**JOB ITEM**: Could you filter the records below and return each line that holds "którym"?

**Document layout analysis data**:
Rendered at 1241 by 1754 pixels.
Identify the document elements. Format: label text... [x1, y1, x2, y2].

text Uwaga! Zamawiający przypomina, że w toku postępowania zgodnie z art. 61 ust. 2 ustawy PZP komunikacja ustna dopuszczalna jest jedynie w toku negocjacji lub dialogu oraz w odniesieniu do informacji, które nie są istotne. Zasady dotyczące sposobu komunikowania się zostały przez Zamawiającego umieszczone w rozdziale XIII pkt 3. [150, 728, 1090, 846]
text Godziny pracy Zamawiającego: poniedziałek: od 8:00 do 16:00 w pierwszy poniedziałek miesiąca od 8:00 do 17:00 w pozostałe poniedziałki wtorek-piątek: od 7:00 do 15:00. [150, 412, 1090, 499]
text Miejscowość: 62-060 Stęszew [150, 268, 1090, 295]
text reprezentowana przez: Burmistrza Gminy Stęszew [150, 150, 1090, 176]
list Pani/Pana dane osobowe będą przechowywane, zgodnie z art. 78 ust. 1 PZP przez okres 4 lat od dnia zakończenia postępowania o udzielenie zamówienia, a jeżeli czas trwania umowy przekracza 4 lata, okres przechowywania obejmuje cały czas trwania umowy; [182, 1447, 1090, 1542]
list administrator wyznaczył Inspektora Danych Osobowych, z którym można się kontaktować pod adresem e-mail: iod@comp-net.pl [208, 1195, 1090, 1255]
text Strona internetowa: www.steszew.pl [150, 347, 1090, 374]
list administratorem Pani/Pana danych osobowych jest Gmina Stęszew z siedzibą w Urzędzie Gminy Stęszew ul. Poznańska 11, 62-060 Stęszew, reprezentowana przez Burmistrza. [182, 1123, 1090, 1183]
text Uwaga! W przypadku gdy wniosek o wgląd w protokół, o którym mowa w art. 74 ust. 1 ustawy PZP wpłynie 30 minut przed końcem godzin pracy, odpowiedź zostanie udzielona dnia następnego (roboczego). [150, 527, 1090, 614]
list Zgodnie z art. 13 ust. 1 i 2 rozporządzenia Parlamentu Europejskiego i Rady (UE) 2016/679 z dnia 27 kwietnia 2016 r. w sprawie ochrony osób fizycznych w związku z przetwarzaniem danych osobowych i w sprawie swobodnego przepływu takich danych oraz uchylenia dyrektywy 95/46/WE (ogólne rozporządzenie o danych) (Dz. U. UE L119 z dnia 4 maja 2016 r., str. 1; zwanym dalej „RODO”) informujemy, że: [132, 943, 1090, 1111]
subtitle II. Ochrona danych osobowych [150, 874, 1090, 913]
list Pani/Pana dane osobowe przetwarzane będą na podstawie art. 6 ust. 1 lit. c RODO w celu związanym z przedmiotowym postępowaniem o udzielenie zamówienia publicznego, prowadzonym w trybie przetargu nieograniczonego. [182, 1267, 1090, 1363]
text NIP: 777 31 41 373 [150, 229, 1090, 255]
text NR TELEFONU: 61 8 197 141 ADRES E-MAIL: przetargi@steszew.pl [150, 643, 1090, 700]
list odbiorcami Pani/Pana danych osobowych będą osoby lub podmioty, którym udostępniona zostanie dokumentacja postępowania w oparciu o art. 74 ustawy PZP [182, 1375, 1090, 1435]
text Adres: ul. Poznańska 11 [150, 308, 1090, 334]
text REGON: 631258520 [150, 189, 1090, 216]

**ANSWER FOR THE TASK**:
list administrator wyznaczył Inspektora Danych Osobowych, z którym można się kontaktować pod adresem e-mail: iod@comp-net.pl [208, 1195, 1090, 1255]
text Uwaga! W przypadku gdy wniosek o wgląd w protokół, o którym mowa w art. 74 ust. 1 ustawy PZP wpłynie 30 minut przed końcem godzin pracy, odpowiedź zostanie udzielona dnia następnego (roboczego). [150, 527, 1090, 614]
list odbiorcami Pani/Pana danych osobowych będą osoby lub podmioty, którym udostępniona zostanie dokumentacja postępowania w oparciu o art. 74 ustawy PZP [182, 1375, 1090, 1435]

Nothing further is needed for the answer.